- [Code change snippets]
..............................

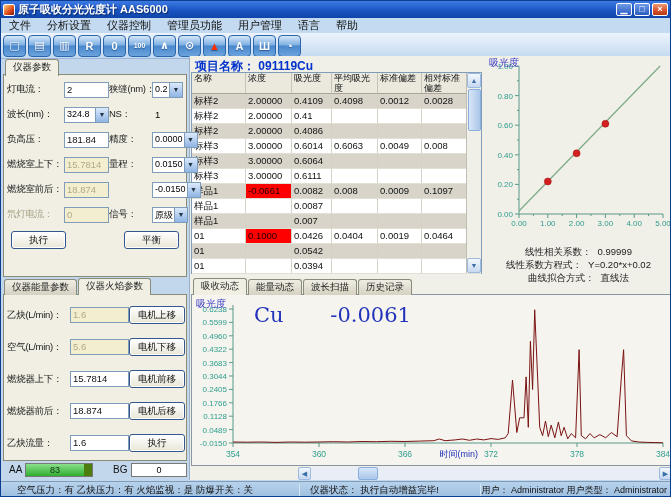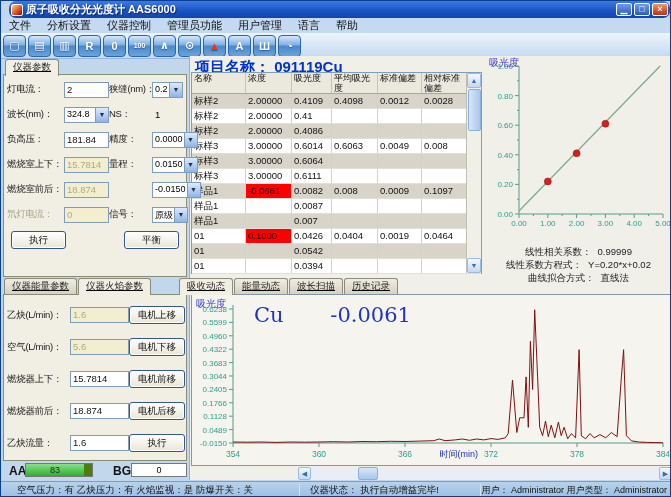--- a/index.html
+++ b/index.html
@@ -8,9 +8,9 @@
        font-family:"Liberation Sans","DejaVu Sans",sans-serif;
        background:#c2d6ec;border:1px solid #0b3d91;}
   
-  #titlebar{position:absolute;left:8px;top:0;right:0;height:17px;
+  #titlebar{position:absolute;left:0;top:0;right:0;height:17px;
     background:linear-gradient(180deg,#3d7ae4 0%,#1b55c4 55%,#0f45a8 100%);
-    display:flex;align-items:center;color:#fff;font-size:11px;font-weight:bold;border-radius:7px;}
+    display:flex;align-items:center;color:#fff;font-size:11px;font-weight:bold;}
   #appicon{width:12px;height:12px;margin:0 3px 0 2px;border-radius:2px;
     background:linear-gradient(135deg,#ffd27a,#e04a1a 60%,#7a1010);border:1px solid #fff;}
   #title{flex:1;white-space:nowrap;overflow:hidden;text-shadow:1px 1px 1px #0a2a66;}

..............................

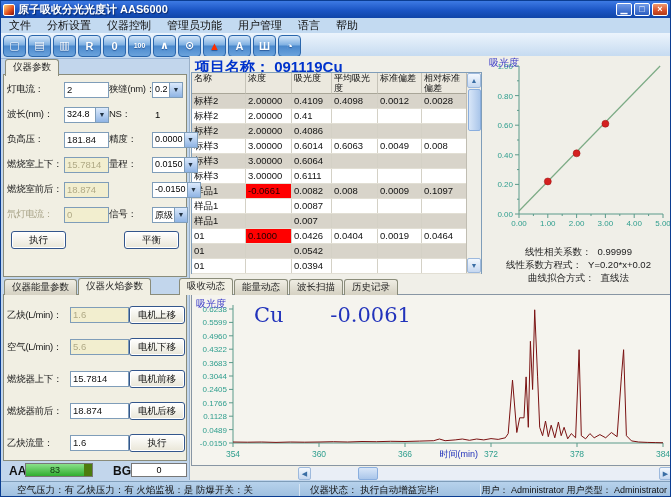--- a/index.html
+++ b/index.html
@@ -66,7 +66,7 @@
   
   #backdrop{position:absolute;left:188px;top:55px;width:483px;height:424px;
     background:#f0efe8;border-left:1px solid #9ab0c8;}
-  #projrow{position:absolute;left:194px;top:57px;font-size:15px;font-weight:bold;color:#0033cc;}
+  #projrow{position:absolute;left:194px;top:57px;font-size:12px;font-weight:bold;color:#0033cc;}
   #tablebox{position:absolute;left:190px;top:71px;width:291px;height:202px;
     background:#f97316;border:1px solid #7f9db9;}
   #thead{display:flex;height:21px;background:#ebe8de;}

..............................

Using the records above, copy each line that contains "align".

- [YOUR RESPONSE]
-    display:flex;align-items:center;color:#fff;font-size:11px;font-weight:bold;border-radius:7px;}
+    display:flex;align-items:center;color:#fff;font-size:11px;font-weight:bold;}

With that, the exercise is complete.